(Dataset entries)
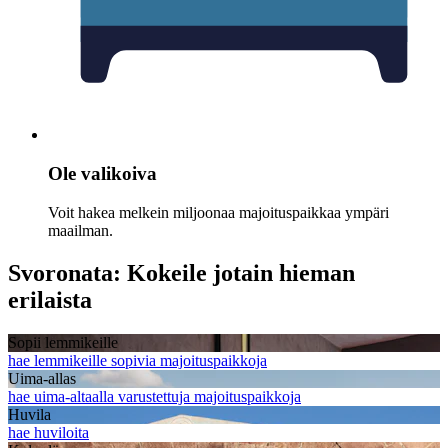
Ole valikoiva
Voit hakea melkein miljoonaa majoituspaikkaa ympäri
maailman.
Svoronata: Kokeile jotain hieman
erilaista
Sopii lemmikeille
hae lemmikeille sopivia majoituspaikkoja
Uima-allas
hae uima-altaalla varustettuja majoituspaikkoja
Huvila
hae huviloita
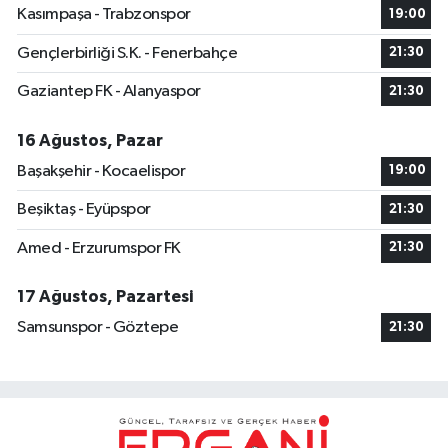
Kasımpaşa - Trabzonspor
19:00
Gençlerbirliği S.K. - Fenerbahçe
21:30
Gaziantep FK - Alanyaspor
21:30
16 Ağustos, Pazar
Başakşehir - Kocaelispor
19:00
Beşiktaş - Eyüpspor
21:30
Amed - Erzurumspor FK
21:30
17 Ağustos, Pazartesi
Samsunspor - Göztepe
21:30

* * *

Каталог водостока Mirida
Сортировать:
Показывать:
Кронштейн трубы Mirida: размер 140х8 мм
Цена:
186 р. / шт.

* [PROBLEM STATEMENT]: Considering the records above, how many lines hold "majoituspaikkoja"? Please answer with only the number.

* [OUTPUT BELOW]: 2